But success has bred confidence, ambition, and desire to excel— brace yourself for the good new Chile.
A new generation of internationally-trained viticulturalists and enologists are pushing boundaries in Chile’ s wine industry. They know what works in other parts of the world and want to apply new approaches at home. An old adage states that the best wines grow on hillsides, up off the valley floors. The truth is that hillside vineyards have superior airflow, drainage, and light exposure, and, if altitude becomes a factor, may be cooler than the valley floor. In regions all over the country, Chilean producers are pushing up the hillsides with maturing vineyards that are yielding fruit with greater complexity and perfume. A perfect example is the Apalta sub-region of the Colchagua Valley, an elongated amphitheatre of beautiful slopes covered with moderate-density vineyards. Here, the pioneering efforts of producers such as Viña Montes have garnered international acclaim for their wines of great concentration, purity, and finesse.
Other pioneers are pushing the climatic boundaries by exploring regions further north( Elqui and Limari Valleys), south( Bio Bio), and closer to the cooling effects of the Pacific Ocean. A cooler growing season prolongs ripening and heightens grape character, but it is a razor’ s edge: too cool and the grapes will not ripen and green, vegetal traits mar the wines.
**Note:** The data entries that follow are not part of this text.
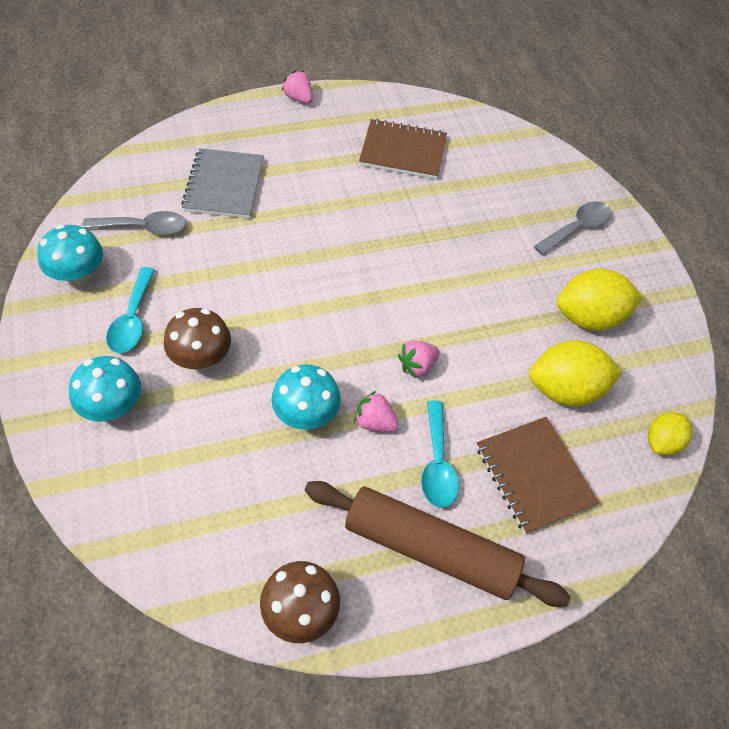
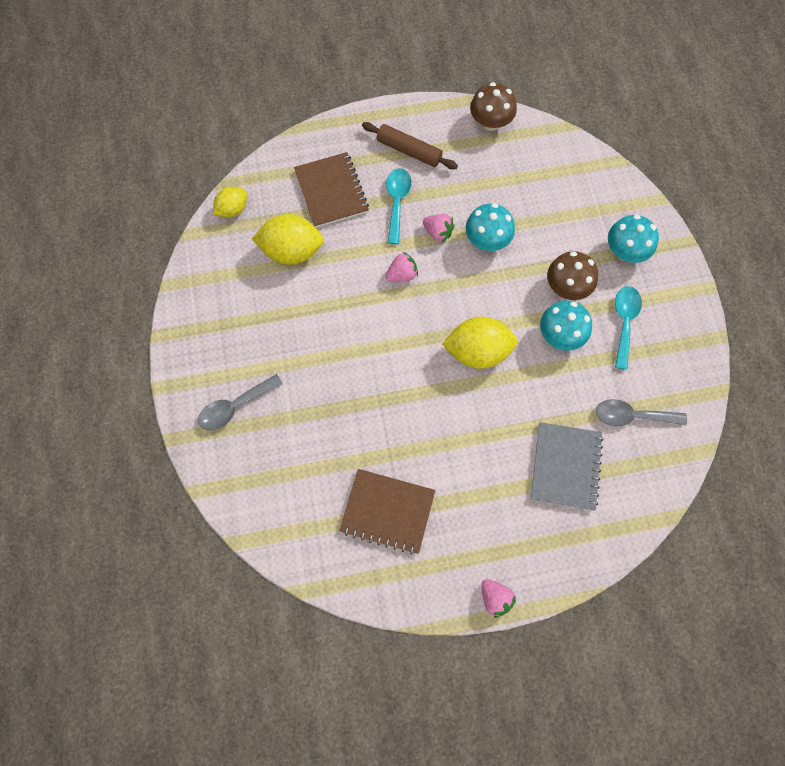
camera: 170 degrees left, 15 degrees up
turquoise mushroom [37,224,103,286] -> turquoise mushroom moved to [540,300,592,351]
brown rolling pin [305,481,571,607] -> brown rolling pin [362,122,458,170], size x0.61
yellow lemon [557,269,643,331] -> yellow lemon moved to [442,316,518,369]

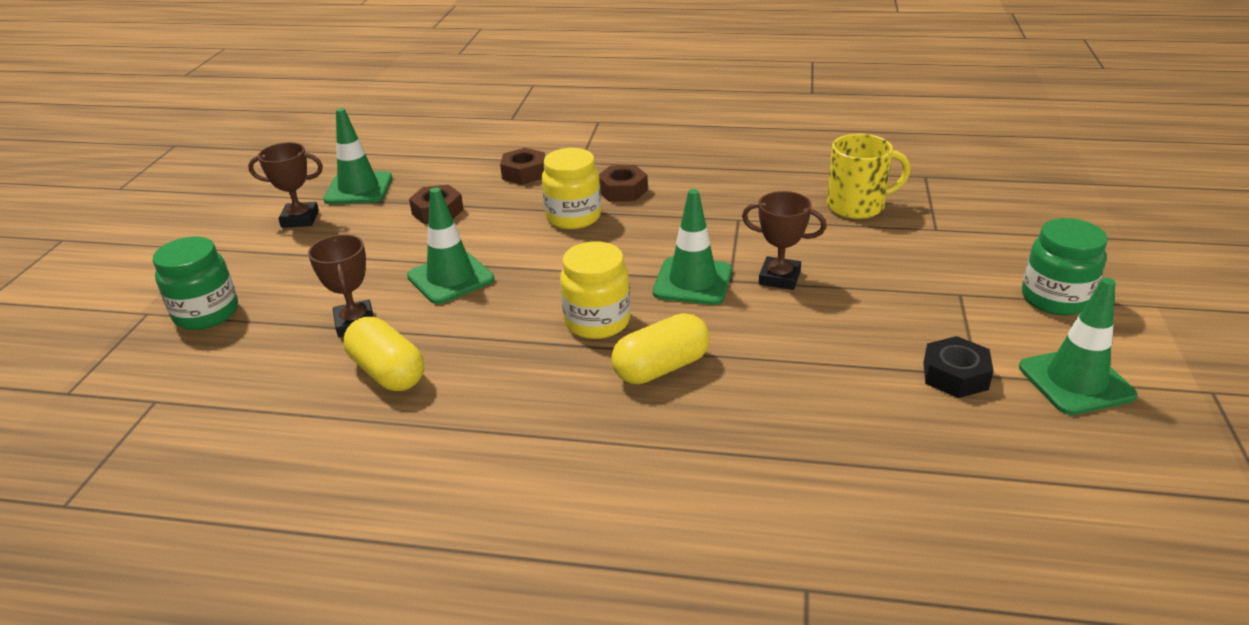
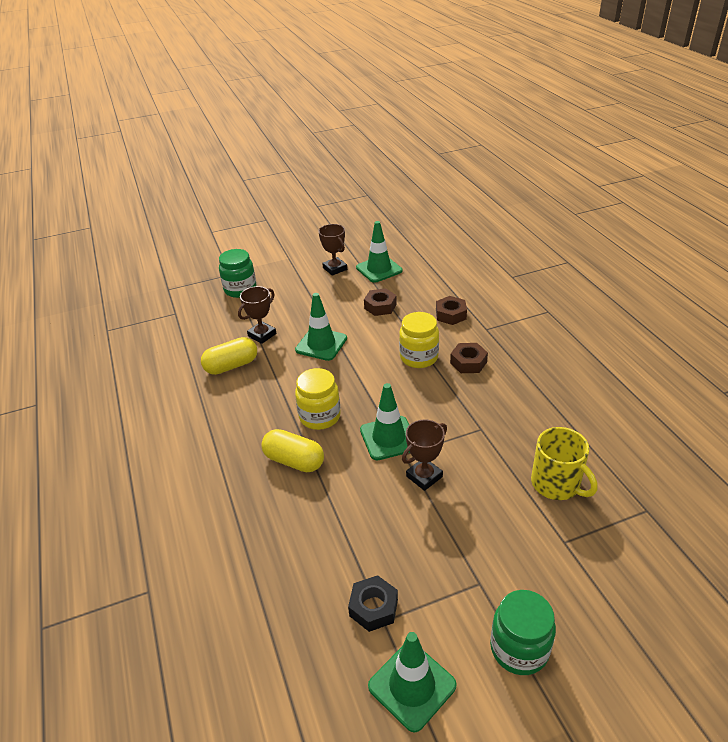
camera: 60 degrees right, 5 degrees up
yellow capsule [344,317,424,391] -> yellow capsule turned 45 degrees clockwise [201,337,257,375]
brown trophy [742,191,826,290] -> brown trophy turned 60 degrees clockwise [402,420,447,491]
A great example of life on the edge is Viña Casa Marin, the closest vineyard to the Pacific Ocean in Chile. Labeled“ crazy” by the wine establishment, in 2000, winemaker and entrepreneur Maria Luz Marín established vineyards only 4 kilometres from the ocean in the San Antonio region, southwest of Santiago. The sheer concentration and extravagance of her wines have convinced others, such as Matetic Vineyards, to venture into this new terroir with similar great success. And now, further north, Viña Errazuriz is pioneering a new appellation called Aconcagua Costa for promising new Sauvingnon Blanc and Chardonnay wines from vines breathing fresh sea air.
Modern technology is also being brought to the fore. For example, consider the recent micro-terroir experiments carried out at Viña Casa Silva, where a comprehensive study correlated a vast number of climatic, viticultural, and soil factors to wine quality for five different grape varieties. Meteorological, agricultural, and satellite methodologies helped characterize vineyards down to the 0.1 hectare scale. Now, similar sectors within a vineyard— rather than the whole vineyard— can be managed and the grapes processed according to their potential rather than to a preset concept. This is an amazing step towards definition of terroir— a process that, without contemporary technology, took hundreds of years in Burgundy— and the results are being shared throughout Chile.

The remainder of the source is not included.